The Streets of San Francisco, originally based on the detective novel Poor, Poor Ophelia by Carolyn Weston, was conceived by veteran TV producer Quinn Martin, of QM Productions (The Fugitive, Twelve O’Clock High, The FBI), and followed the classic action-cop TV format. Each week two detectives investigate a murder. One is a veteran and (as always on TV in that era) a widower, the other a
tough, young no-nonsense type who happens to be single. The veteran solves the crime; the youngster catches the criminal.
To play the detective Lieutenant Mike Stone, Quinn chose aging pro Karl Malden, who had made his name playing Mitch more than two decades earlier in the 1947 stage version of Tennessee Williams’s A Streetcar Named Desire and in the 1951 film version, winning the Best Supporting Actor Oscar for it. He was also nominated for Best Supporting Actor for 1954’s On the Waterfront. Both Streetcar and On the Waterfront were directed by Elia Kazan and starred Marlon Brando. Because of his training and close association with Brando and Kazan, Malden became one of the leading proponents of the American style of Method acting. His entry into episodic television marked the inevitable downturn of his distinguished stage and screen career.

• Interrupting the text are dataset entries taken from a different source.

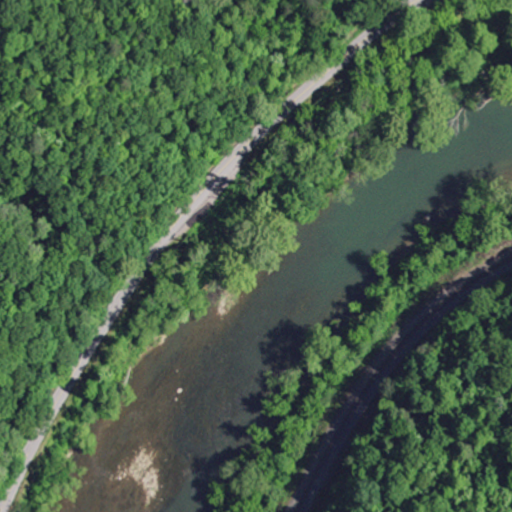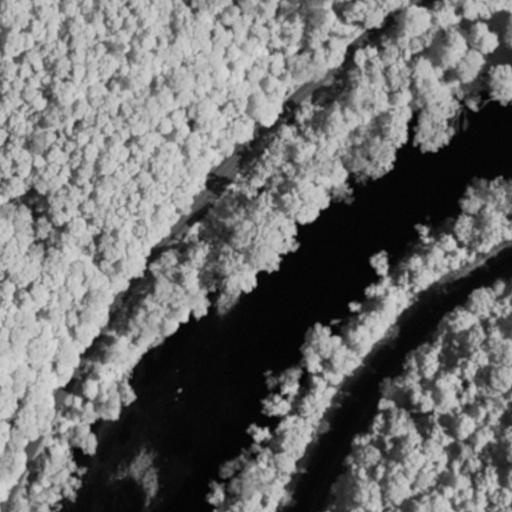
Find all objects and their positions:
road: (415, 4)
road: (175, 225)
river: (311, 300)
railway: (382, 364)
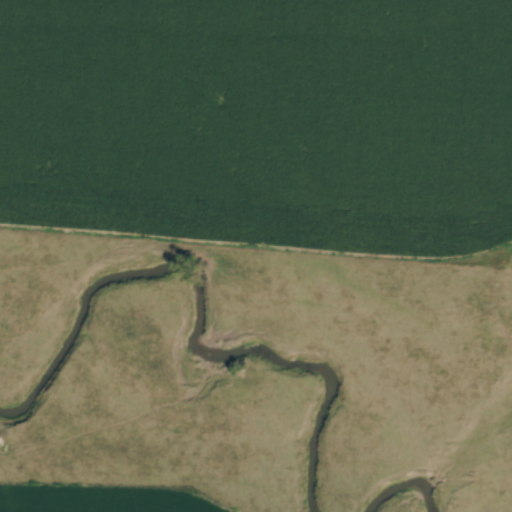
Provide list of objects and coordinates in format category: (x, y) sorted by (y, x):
river: (222, 350)
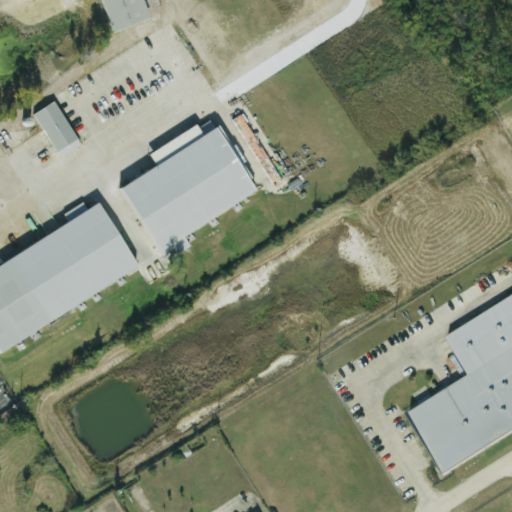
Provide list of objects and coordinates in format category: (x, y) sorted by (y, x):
road: (353, 6)
building: (123, 12)
building: (127, 13)
road: (191, 109)
building: (57, 129)
building: (59, 129)
building: (190, 185)
building: (185, 188)
road: (34, 211)
building: (57, 271)
building: (62, 273)
building: (475, 390)
road: (367, 398)
road: (470, 485)
road: (241, 504)
road: (437, 509)
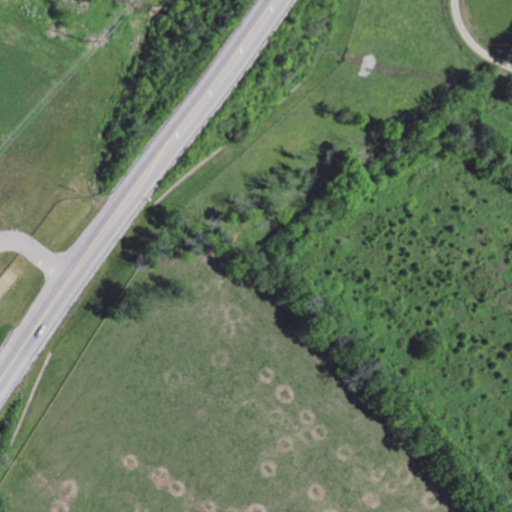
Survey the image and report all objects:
road: (471, 44)
road: (134, 187)
road: (36, 252)
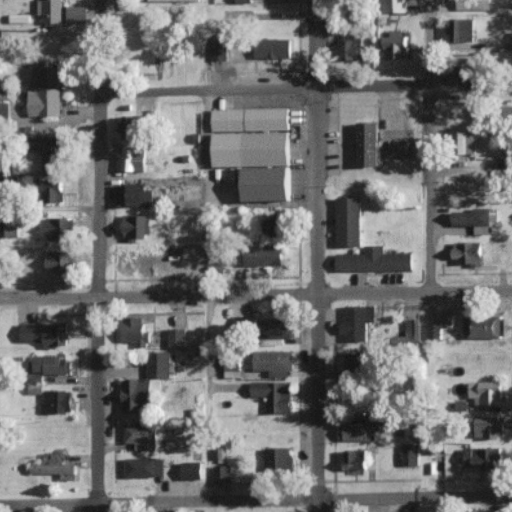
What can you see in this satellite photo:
building: (178, 0)
building: (243, 0)
building: (473, 4)
building: (394, 5)
building: (50, 10)
building: (77, 13)
building: (462, 29)
building: (395, 44)
building: (354, 45)
building: (273, 47)
building: (219, 49)
building: (456, 74)
road: (264, 89)
building: (46, 91)
building: (4, 109)
building: (250, 118)
building: (130, 126)
building: (48, 142)
building: (368, 142)
building: (465, 142)
road: (428, 145)
building: (266, 148)
building: (133, 159)
building: (267, 183)
building: (473, 186)
building: (51, 190)
building: (134, 193)
building: (475, 218)
building: (348, 221)
building: (136, 225)
building: (58, 227)
building: (272, 227)
building: (468, 252)
building: (262, 254)
road: (316, 255)
road: (99, 256)
building: (235, 257)
building: (374, 259)
building: (60, 260)
building: (131, 262)
road: (256, 294)
building: (357, 321)
building: (482, 326)
building: (277, 328)
building: (135, 329)
building: (410, 329)
building: (433, 329)
building: (44, 333)
building: (176, 337)
building: (355, 360)
building: (274, 362)
building: (50, 363)
building: (232, 368)
building: (145, 382)
building: (487, 392)
building: (274, 395)
building: (58, 400)
building: (490, 426)
building: (357, 431)
building: (141, 434)
building: (409, 454)
building: (483, 457)
building: (277, 458)
building: (355, 458)
building: (144, 466)
building: (55, 469)
building: (191, 470)
building: (222, 473)
road: (256, 501)
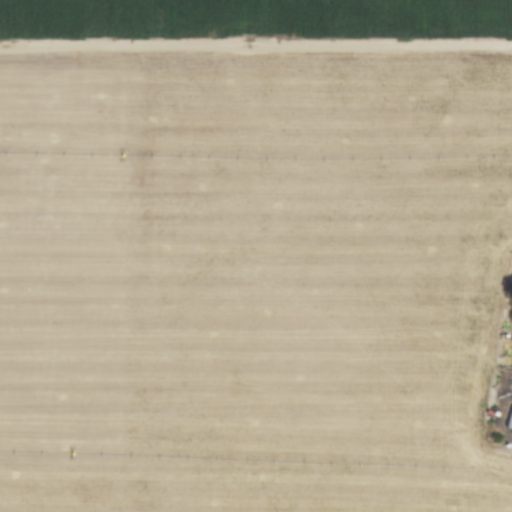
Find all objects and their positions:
building: (508, 420)
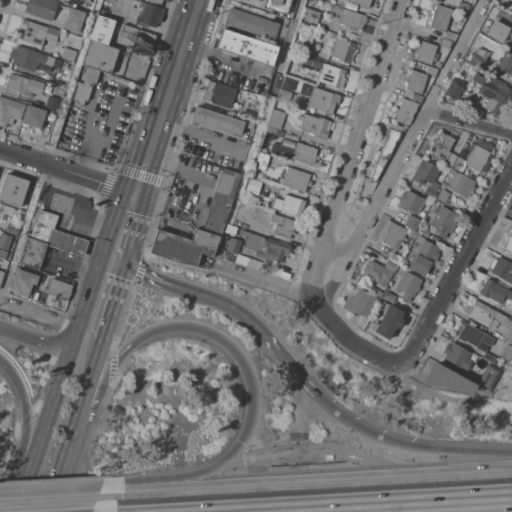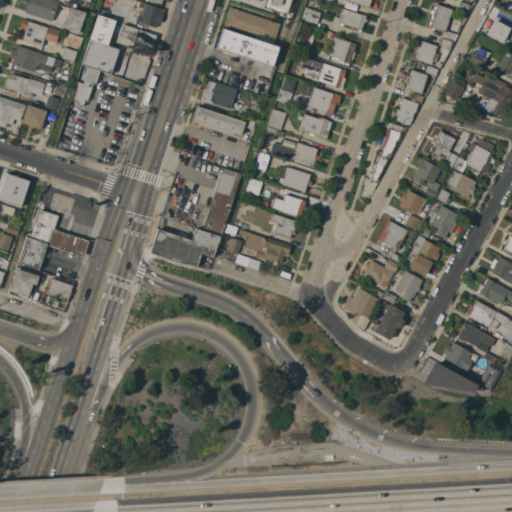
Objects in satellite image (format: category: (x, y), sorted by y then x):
building: (84, 0)
building: (86, 0)
building: (163, 0)
building: (255, 0)
building: (256, 0)
building: (510, 0)
building: (293, 1)
building: (509, 1)
building: (358, 2)
building: (360, 2)
building: (276, 5)
building: (276, 5)
building: (462, 6)
building: (39, 8)
building: (41, 8)
building: (148, 15)
building: (149, 15)
building: (308, 15)
building: (310, 15)
building: (438, 17)
building: (349, 19)
building: (350, 19)
building: (72, 20)
building: (73, 20)
building: (440, 20)
building: (249, 23)
building: (251, 24)
building: (101, 30)
building: (495, 30)
building: (497, 31)
building: (35, 33)
building: (36, 33)
building: (135, 36)
building: (137, 39)
building: (304, 42)
building: (444, 42)
building: (99, 46)
building: (511, 46)
building: (244, 47)
building: (246, 47)
building: (511, 47)
building: (340, 50)
building: (340, 50)
building: (423, 52)
building: (425, 53)
building: (68, 54)
building: (478, 56)
building: (99, 57)
building: (479, 57)
building: (29, 59)
building: (31, 60)
building: (505, 63)
building: (504, 64)
building: (430, 71)
building: (323, 72)
building: (325, 72)
building: (413, 81)
building: (415, 81)
road: (174, 82)
building: (21, 85)
building: (24, 85)
building: (83, 85)
building: (81, 86)
building: (453, 88)
building: (454, 88)
building: (217, 93)
building: (218, 94)
building: (493, 95)
building: (494, 95)
building: (283, 96)
building: (416, 97)
building: (318, 98)
building: (321, 100)
building: (51, 102)
building: (404, 109)
building: (9, 110)
building: (9, 111)
building: (403, 111)
building: (31, 116)
building: (32, 116)
road: (260, 119)
building: (274, 119)
building: (275, 119)
building: (216, 121)
building: (217, 121)
road: (470, 122)
building: (385, 124)
building: (249, 125)
building: (313, 125)
building: (314, 125)
building: (273, 131)
road: (359, 142)
building: (440, 144)
building: (441, 144)
road: (406, 145)
road: (91, 147)
road: (50, 148)
building: (385, 148)
building: (295, 152)
building: (302, 153)
building: (475, 156)
building: (478, 156)
building: (450, 160)
building: (261, 161)
building: (454, 162)
road: (69, 171)
road: (176, 172)
building: (423, 172)
building: (424, 172)
road: (143, 179)
building: (293, 179)
building: (294, 179)
building: (458, 183)
building: (460, 184)
building: (253, 186)
building: (12, 189)
building: (431, 189)
traffic signals: (139, 194)
building: (442, 196)
building: (409, 202)
building: (410, 202)
building: (19, 205)
building: (287, 205)
building: (288, 205)
road: (182, 209)
building: (509, 212)
building: (441, 221)
building: (443, 221)
building: (412, 222)
building: (281, 225)
building: (282, 225)
building: (42, 227)
building: (198, 227)
building: (200, 227)
building: (11, 228)
building: (423, 231)
building: (390, 235)
building: (391, 235)
building: (45, 239)
building: (3, 241)
building: (4, 241)
building: (508, 243)
gas station: (67, 244)
building: (67, 244)
building: (508, 244)
building: (231, 245)
building: (232, 245)
road: (220, 246)
building: (265, 246)
building: (265, 248)
building: (31, 253)
building: (2, 254)
building: (422, 255)
building: (421, 256)
road: (464, 256)
traffic signals: (130, 257)
building: (236, 257)
building: (395, 257)
building: (250, 262)
building: (1, 263)
building: (390, 265)
road: (126, 267)
building: (501, 269)
building: (502, 269)
building: (377, 272)
building: (376, 273)
building: (0, 274)
building: (1, 275)
road: (143, 275)
building: (22, 281)
road: (259, 281)
building: (20, 283)
building: (407, 285)
building: (405, 286)
building: (57, 289)
building: (58, 289)
building: (375, 290)
building: (493, 291)
building: (494, 291)
building: (359, 303)
building: (360, 303)
road: (28, 311)
road: (245, 317)
building: (489, 317)
building: (385, 320)
building: (386, 320)
building: (491, 321)
building: (473, 336)
building: (473, 337)
road: (57, 340)
road: (352, 341)
road: (74, 346)
road: (228, 347)
building: (506, 353)
building: (455, 356)
building: (457, 356)
building: (489, 358)
road: (92, 373)
building: (487, 377)
building: (489, 377)
road: (308, 388)
road: (23, 428)
traffic signals: (238, 441)
road: (405, 445)
road: (314, 451)
road: (64, 460)
road: (338, 476)
road: (132, 488)
road: (49, 491)
road: (377, 505)
road: (20, 508)
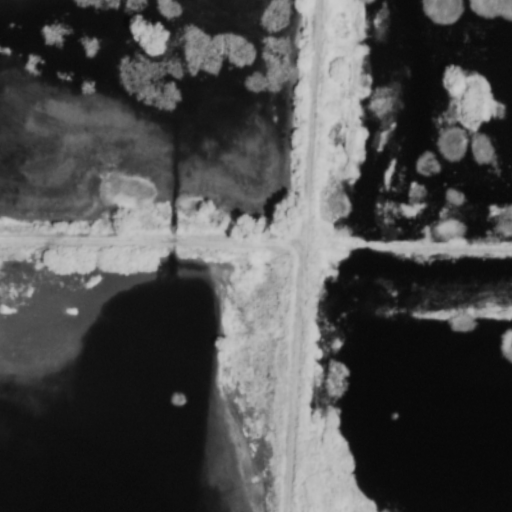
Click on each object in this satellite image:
crop: (256, 256)
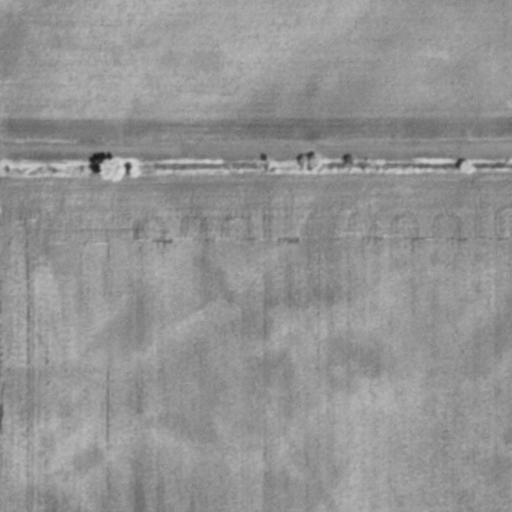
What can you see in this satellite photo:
road: (256, 146)
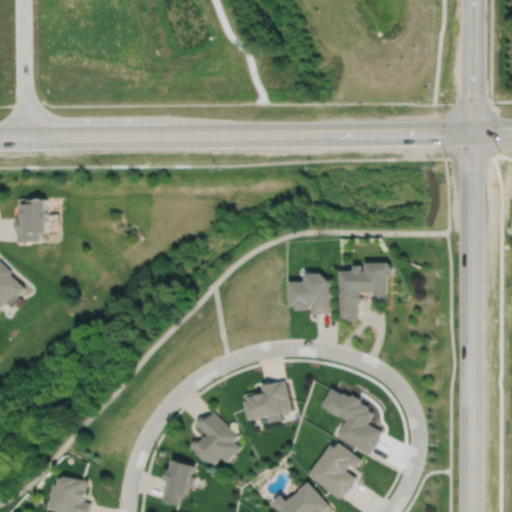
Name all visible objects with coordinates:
road: (491, 50)
road: (438, 51)
road: (471, 66)
road: (23, 68)
road: (502, 100)
road: (246, 103)
road: (491, 131)
road: (235, 134)
road: (446, 167)
building: (34, 218)
building: (35, 219)
building: (9, 285)
building: (365, 286)
building: (366, 287)
building: (316, 293)
building: (316, 294)
road: (193, 303)
road: (220, 322)
road: (470, 322)
street lamp: (293, 336)
street lamp: (378, 356)
street lamp: (204, 360)
road: (209, 369)
road: (195, 394)
building: (270, 401)
building: (271, 402)
building: (356, 419)
building: (356, 419)
street lamp: (426, 426)
street lamp: (138, 430)
road: (418, 435)
building: (217, 439)
building: (217, 439)
building: (338, 468)
building: (340, 470)
building: (180, 481)
building: (178, 482)
building: (71, 493)
road: (385, 493)
street lamp: (116, 494)
building: (71, 495)
building: (305, 501)
building: (307, 502)
building: (177, 511)
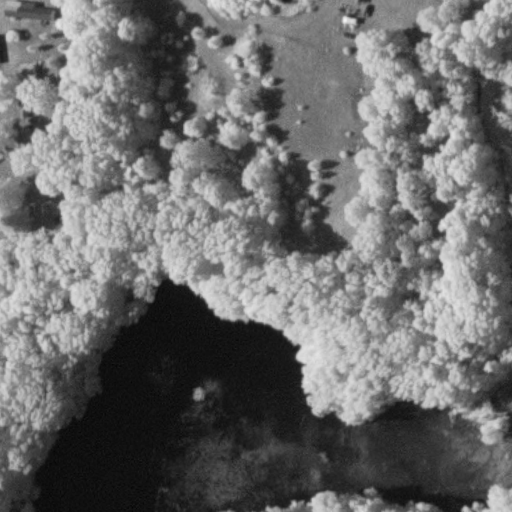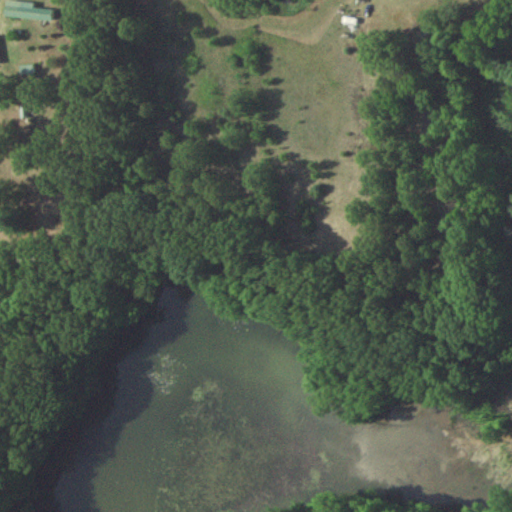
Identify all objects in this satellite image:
building: (29, 15)
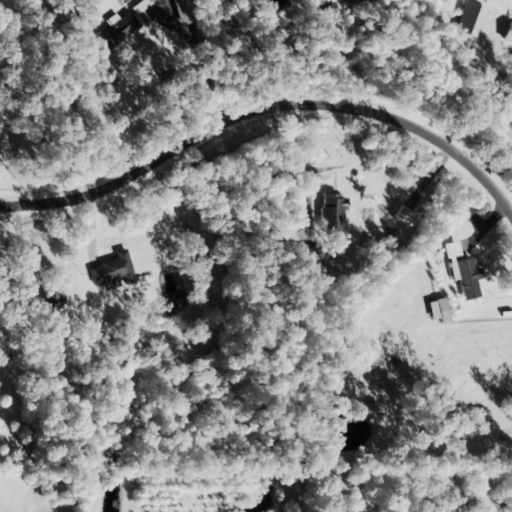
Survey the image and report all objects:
building: (272, 4)
building: (182, 12)
building: (468, 20)
building: (121, 27)
building: (506, 33)
road: (286, 103)
building: (330, 214)
building: (402, 216)
building: (302, 255)
building: (111, 272)
building: (460, 272)
building: (53, 304)
building: (436, 311)
building: (331, 356)
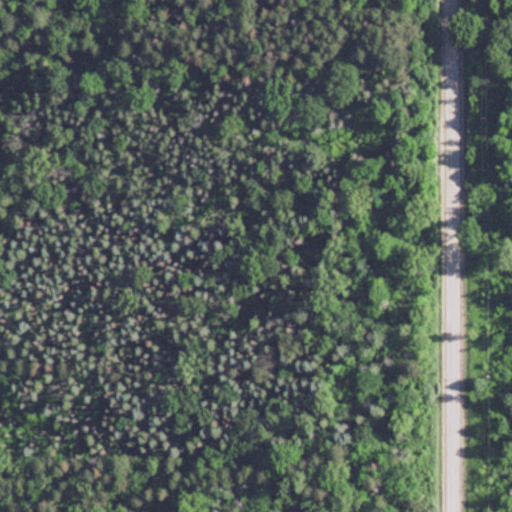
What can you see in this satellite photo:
road: (452, 256)
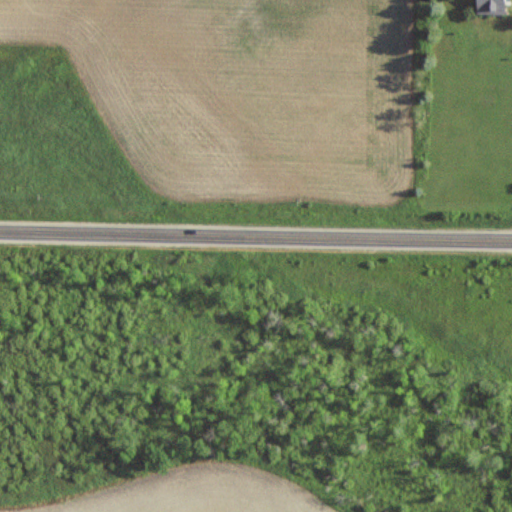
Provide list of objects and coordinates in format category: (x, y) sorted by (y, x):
building: (490, 6)
road: (256, 232)
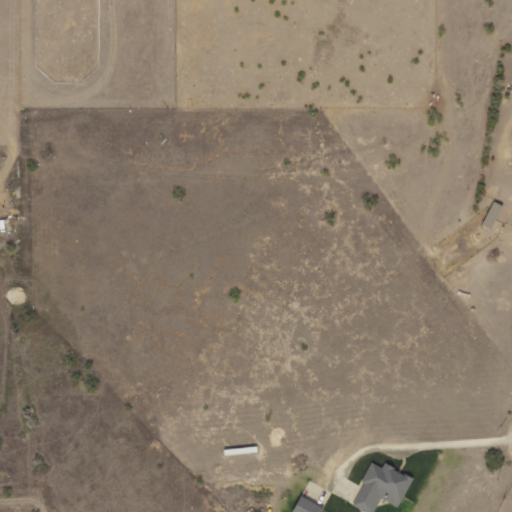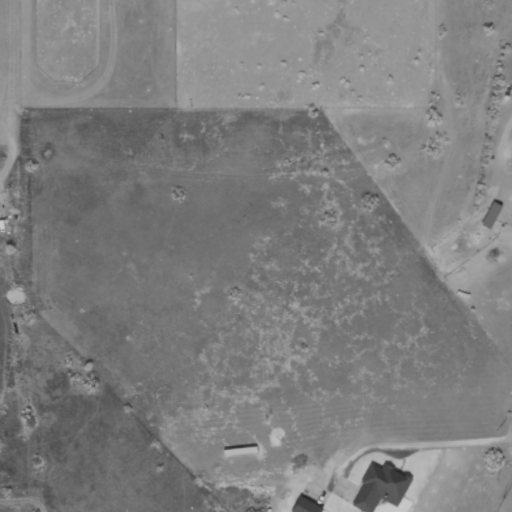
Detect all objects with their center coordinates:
building: (492, 215)
building: (382, 487)
building: (307, 506)
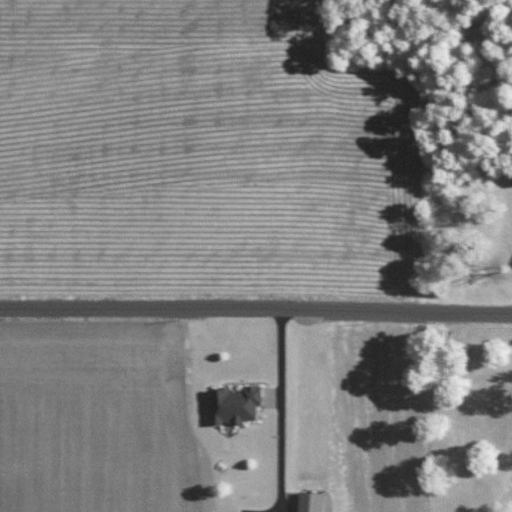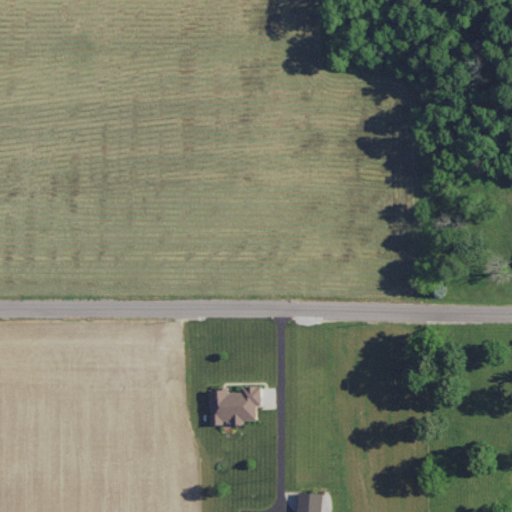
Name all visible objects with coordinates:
road: (256, 308)
building: (234, 404)
road: (281, 410)
building: (309, 502)
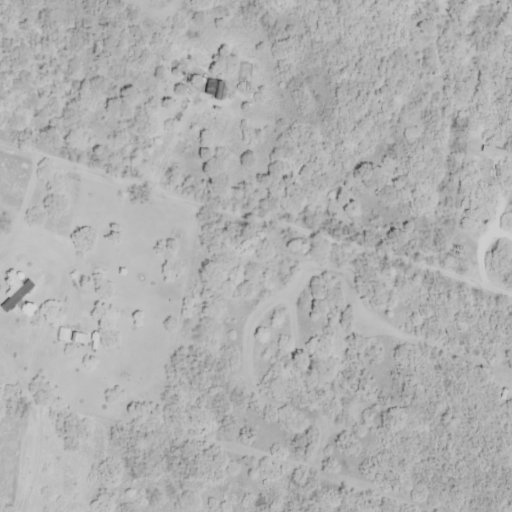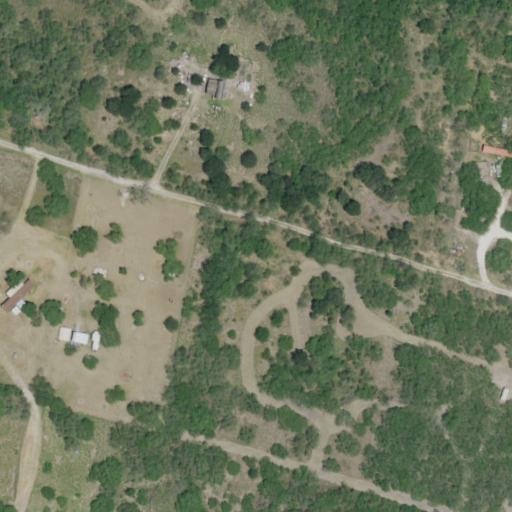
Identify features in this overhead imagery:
road: (256, 214)
building: (92, 266)
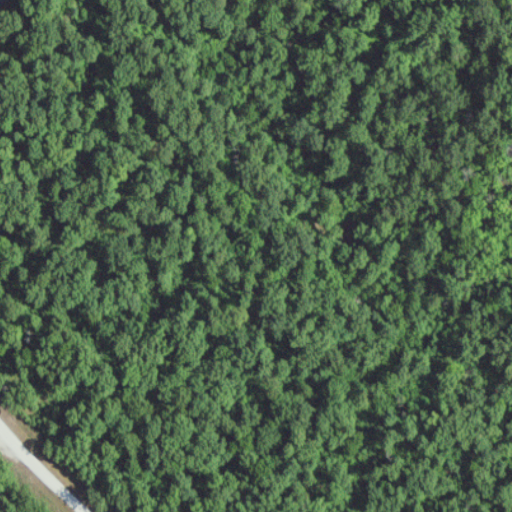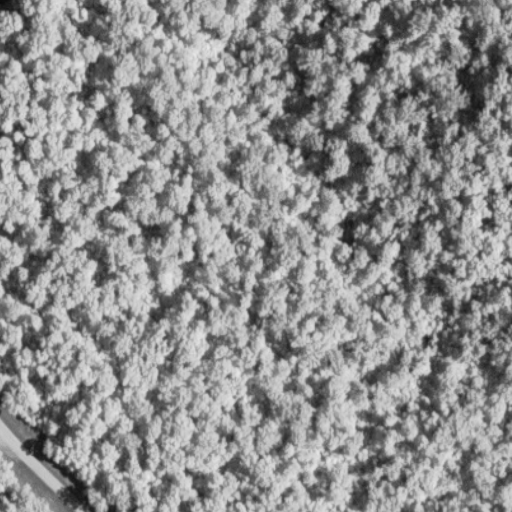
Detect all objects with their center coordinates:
road: (44, 464)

Michael’s films had not succeeded to the point where being in The Streets of San Francisco could be taken as a decline for him, but it was not considered a positive career move by any of the film studios.2 Nor was this the only TV he had done. He had appeared in a 1971 episode of Medical Center called “The Albatross.” Michael recalls, “The best work that I actually did [to date] was a Medical Center in which I got to play a retarded boy. It was my first opportunity to play someone other than a ‘sensitive young man.’ I was real pleased with it. I did my homework, spent some time in hospitals and homes in L.A. getting the voice, the movement, everything like that.” It would also help later on, with Michael’s research for Cuckoo’s Nest.
He also appeared in an episode of Quinn Martin’s The FBI (“The Hitchhiker”), which is how Michael first came to the attention of the producer. “Michael had stuck in my mind after that FBI episode,” Martin later recalled. “He had a kind of presence that we were looking for in the role of sidekick to the star, Karl Malden. He was [relatively] tall and good-looking. He had to be good but—let’s be honest about this—not overpoweringly so.”